A brand new state-of-the-art technique that measures the quantities of medication and lipids (fat) in particular person cells may assist well being professionals goal more practical therapies for ailments equivalent to tuberculosis (TB).
Researchers from the University of Surrey have been capable of isolate particular person residing cells that contained medicine generally used to deal with TB and located that every cell absorbed the drug otherwise, and every cell had a novel lipid “fingerprint”.
There was a giant variation in how a lot drug was present in every cell – this means that totally different cells take up medicine otherwise. This may show vital to bettering our understanding of life-saving therapies – not just for TB however for different infectious ailments and most cancers too.”

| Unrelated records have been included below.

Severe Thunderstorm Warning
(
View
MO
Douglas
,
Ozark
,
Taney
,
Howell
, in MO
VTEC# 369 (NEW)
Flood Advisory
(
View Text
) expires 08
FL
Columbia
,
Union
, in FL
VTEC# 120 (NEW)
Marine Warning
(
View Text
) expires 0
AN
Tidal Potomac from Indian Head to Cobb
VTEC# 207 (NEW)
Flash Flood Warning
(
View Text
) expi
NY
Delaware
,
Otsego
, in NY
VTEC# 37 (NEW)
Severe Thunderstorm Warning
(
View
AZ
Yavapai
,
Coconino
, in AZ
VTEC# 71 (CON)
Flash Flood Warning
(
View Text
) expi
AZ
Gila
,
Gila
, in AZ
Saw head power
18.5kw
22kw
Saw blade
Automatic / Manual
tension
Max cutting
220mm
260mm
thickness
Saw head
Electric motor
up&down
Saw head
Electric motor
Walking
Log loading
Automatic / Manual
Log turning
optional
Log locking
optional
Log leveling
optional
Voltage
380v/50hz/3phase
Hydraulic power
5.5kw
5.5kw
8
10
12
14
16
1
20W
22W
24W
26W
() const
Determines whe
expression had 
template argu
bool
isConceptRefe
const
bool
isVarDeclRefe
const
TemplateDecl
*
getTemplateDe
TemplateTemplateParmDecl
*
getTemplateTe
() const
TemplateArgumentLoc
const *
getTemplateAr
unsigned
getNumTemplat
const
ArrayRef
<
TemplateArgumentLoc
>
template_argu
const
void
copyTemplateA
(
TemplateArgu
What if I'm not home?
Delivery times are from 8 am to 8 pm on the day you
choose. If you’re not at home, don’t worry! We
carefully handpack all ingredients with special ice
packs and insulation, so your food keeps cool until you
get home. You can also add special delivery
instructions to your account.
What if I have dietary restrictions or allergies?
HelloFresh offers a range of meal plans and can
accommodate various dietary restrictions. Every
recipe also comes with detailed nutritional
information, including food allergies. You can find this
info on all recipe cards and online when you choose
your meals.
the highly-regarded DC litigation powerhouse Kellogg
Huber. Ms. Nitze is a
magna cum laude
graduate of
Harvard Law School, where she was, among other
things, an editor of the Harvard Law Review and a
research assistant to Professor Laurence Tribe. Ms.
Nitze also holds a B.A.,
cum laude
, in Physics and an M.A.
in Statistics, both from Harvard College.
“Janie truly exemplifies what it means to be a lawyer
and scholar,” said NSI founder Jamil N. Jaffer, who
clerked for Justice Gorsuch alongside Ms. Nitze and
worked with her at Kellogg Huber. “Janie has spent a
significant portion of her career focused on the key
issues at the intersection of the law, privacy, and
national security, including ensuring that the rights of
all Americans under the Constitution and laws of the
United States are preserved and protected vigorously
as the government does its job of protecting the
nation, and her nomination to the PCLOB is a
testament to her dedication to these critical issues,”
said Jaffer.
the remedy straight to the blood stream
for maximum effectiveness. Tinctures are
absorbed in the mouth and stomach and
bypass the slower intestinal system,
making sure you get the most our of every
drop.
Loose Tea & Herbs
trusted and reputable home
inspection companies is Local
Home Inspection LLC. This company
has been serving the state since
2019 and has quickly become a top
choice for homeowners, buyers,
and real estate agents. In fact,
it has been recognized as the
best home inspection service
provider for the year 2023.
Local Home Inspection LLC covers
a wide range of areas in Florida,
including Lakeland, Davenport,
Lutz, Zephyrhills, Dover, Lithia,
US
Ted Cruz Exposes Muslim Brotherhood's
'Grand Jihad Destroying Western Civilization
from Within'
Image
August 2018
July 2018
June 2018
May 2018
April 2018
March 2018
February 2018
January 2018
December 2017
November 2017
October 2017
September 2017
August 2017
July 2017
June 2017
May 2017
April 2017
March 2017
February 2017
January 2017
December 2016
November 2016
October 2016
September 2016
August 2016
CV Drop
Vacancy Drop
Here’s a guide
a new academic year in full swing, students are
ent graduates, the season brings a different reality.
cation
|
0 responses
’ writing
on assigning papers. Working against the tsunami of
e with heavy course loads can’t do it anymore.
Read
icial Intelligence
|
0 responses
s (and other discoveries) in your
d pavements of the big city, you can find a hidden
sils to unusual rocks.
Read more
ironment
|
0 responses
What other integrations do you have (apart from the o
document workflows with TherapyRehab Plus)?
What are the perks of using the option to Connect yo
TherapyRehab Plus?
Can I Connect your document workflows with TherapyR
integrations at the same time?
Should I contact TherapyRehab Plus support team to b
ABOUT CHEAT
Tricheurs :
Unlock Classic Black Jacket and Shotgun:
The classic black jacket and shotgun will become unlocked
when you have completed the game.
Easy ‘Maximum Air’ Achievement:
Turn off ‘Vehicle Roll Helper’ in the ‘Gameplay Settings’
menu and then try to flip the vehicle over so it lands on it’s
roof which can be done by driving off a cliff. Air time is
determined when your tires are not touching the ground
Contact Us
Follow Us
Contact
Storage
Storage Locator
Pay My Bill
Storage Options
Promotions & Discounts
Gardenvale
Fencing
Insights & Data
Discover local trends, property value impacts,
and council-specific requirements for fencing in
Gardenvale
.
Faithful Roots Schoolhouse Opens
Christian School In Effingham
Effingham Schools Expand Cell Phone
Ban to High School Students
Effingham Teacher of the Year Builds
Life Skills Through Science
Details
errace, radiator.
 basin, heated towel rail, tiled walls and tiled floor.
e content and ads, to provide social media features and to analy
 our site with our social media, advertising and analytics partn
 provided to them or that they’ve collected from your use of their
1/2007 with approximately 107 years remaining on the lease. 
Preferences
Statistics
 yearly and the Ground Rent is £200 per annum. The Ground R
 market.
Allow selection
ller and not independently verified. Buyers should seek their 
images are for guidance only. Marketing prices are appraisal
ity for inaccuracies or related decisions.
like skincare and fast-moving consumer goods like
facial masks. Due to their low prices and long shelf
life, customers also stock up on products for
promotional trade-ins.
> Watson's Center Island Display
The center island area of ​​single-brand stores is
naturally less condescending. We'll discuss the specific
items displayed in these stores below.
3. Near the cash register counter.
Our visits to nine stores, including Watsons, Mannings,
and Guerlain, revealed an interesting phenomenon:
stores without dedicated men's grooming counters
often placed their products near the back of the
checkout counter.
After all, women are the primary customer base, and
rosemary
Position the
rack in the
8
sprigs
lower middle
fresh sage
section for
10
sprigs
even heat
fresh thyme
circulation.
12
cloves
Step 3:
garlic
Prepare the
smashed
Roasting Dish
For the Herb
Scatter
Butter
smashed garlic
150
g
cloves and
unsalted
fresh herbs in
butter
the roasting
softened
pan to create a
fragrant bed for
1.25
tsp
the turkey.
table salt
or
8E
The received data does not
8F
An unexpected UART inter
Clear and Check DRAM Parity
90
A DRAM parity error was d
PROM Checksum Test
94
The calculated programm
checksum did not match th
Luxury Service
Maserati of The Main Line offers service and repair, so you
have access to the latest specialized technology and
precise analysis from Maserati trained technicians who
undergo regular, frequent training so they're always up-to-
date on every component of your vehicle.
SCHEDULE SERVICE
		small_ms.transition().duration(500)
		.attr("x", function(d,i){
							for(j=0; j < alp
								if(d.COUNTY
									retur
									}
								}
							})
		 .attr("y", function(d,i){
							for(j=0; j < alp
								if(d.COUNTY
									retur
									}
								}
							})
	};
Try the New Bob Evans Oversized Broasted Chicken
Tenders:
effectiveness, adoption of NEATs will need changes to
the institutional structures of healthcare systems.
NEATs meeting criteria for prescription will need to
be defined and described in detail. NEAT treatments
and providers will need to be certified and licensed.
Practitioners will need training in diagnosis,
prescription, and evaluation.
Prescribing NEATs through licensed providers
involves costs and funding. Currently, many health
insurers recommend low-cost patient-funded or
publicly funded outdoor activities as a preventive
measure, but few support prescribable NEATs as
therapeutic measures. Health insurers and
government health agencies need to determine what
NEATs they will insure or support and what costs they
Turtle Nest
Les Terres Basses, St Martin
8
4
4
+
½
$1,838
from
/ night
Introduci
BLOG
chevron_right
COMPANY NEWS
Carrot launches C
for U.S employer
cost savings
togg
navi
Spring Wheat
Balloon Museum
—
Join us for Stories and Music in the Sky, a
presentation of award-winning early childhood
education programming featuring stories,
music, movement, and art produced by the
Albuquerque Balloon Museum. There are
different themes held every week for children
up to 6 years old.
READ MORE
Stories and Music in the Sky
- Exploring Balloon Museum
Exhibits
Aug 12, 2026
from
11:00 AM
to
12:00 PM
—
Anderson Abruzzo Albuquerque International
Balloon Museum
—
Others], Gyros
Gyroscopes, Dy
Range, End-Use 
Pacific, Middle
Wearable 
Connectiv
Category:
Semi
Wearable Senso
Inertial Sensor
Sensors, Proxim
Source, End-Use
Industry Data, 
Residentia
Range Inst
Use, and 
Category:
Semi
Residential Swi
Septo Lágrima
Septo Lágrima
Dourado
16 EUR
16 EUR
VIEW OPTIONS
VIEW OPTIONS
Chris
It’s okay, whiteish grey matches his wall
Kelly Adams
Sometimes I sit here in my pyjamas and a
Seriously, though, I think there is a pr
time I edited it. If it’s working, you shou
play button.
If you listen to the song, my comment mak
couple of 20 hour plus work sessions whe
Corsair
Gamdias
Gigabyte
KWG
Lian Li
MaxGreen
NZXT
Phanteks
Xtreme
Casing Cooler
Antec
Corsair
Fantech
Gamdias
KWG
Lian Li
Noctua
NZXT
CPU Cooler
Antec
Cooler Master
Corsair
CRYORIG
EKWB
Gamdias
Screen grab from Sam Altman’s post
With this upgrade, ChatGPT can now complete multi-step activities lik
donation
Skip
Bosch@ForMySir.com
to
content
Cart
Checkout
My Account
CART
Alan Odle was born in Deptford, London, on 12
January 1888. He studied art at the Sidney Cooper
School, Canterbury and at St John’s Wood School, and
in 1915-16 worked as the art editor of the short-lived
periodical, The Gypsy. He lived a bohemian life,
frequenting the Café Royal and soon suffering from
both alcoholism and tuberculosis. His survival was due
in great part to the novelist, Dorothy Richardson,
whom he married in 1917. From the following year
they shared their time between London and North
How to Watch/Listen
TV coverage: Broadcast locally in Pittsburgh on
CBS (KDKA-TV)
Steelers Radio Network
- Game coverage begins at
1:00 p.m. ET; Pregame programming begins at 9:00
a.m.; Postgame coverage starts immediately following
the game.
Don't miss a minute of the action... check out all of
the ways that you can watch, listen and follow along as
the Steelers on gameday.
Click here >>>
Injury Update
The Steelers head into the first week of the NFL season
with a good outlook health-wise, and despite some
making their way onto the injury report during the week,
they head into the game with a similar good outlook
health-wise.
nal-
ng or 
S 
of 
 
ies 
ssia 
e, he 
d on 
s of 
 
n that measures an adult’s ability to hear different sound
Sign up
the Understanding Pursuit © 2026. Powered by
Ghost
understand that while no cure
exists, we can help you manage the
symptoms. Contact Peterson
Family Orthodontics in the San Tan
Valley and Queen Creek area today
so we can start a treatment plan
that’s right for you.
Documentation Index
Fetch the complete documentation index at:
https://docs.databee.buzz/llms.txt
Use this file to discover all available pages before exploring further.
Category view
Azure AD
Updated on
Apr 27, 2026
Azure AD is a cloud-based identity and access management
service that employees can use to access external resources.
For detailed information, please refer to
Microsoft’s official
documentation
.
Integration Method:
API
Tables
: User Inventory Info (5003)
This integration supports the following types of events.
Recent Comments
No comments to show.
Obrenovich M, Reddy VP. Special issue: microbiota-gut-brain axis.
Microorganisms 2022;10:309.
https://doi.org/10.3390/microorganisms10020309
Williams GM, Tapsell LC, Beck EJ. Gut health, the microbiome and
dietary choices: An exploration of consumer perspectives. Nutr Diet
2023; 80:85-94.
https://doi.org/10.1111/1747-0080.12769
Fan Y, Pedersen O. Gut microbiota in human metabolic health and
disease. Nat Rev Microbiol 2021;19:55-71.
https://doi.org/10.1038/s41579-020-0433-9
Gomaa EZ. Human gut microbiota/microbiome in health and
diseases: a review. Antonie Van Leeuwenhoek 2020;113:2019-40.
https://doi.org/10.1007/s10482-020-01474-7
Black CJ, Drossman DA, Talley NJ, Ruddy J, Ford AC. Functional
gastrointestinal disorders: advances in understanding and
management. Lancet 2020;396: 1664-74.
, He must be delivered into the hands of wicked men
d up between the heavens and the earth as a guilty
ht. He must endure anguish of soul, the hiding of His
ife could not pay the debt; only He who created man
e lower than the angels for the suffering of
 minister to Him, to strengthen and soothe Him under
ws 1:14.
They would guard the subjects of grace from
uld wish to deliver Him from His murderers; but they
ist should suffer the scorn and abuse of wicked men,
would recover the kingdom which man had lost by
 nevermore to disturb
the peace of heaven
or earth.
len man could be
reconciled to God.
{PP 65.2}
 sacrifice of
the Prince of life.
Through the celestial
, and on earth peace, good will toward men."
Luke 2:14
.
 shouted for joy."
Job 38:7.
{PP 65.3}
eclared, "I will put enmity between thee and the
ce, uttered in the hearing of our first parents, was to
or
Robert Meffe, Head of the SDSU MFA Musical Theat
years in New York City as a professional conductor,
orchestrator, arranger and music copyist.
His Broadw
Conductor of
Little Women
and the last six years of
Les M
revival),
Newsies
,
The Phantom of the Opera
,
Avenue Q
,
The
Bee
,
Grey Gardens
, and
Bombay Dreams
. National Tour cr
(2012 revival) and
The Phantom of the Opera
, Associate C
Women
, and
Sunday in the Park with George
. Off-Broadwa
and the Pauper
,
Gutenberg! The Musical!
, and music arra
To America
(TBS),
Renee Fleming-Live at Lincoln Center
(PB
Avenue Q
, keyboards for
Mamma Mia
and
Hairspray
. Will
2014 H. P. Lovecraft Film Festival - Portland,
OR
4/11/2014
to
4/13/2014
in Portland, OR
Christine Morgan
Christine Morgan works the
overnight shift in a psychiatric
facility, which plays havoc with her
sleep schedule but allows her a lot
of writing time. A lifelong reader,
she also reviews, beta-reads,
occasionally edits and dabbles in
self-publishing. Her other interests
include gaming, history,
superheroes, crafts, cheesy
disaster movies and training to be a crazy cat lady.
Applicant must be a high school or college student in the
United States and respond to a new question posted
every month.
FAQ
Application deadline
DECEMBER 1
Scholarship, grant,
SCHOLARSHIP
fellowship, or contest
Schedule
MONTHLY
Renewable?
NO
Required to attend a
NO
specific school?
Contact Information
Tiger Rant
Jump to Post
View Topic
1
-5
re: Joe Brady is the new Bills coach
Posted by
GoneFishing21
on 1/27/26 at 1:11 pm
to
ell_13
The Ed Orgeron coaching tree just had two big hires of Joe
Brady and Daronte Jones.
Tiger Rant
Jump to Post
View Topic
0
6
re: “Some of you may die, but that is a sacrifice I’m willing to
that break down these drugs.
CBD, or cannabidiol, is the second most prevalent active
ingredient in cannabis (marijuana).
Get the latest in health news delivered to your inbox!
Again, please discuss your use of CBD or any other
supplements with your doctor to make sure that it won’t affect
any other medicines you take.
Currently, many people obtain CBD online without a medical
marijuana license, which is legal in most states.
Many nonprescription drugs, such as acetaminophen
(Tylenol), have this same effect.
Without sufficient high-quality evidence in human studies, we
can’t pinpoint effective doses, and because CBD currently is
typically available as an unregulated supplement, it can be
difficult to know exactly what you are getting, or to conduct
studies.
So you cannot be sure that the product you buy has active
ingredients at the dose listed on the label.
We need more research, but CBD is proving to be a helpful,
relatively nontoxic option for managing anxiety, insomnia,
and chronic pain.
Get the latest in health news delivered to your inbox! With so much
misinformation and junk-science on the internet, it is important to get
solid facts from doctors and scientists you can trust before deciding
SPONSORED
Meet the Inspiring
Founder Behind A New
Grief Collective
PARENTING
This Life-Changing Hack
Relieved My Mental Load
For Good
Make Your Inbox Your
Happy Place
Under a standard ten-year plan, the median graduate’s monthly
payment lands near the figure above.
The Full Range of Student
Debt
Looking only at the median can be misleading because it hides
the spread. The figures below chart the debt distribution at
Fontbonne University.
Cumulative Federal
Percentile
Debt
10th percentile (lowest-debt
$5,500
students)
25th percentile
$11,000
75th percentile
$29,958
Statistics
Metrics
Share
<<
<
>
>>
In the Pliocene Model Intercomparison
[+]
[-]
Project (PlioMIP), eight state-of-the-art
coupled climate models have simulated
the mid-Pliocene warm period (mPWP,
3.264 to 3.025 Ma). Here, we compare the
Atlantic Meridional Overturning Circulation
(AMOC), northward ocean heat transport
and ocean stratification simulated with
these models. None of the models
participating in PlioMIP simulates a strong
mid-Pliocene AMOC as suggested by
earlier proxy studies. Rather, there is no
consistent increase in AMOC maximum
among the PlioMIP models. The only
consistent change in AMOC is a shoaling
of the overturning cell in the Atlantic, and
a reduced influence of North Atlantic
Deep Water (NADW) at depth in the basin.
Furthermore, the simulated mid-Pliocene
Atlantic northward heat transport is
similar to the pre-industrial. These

Dr Holly-May Lewis, first writer of the examine, University of Surrey
In the examine, the Surrey researchers demonstrated using a method referred to as nanocapillary sampling, the place scientists use a microscopic software to entice particular person cells. The researchers then used one other method, liquid chromatography, to exactly measure the degrees of medication and lipids.
Professor Melanie Bailey, corresponding writer of the examine from the University of Surrey, mentioned:
“Surrey is without doubt one of the few locations within the nation the place it is attainable to experiment with these cutting-edge measuring strategies. We not too long ago secured funding to ascertain a nationwide analysis facility that may assist researchers from the UK to make single cell measurements. If we’re ever capable of develop efficient therapeutic strategies to deal with devastating ailments or battle the pandemics of the long run, extra out-of-box scientific pondering like that is wanted.”
The analysis has been revealed within the journal Analyst.
Source:
Journal reference:
Lewis, H-M., et al. (2023) Nanocapillary sampling coupled to liquid chromatography mass spectrometry delivers single cell drug measurement and lipid fingerprints. Analyst. doi.org/10.1039/D2AN01732F.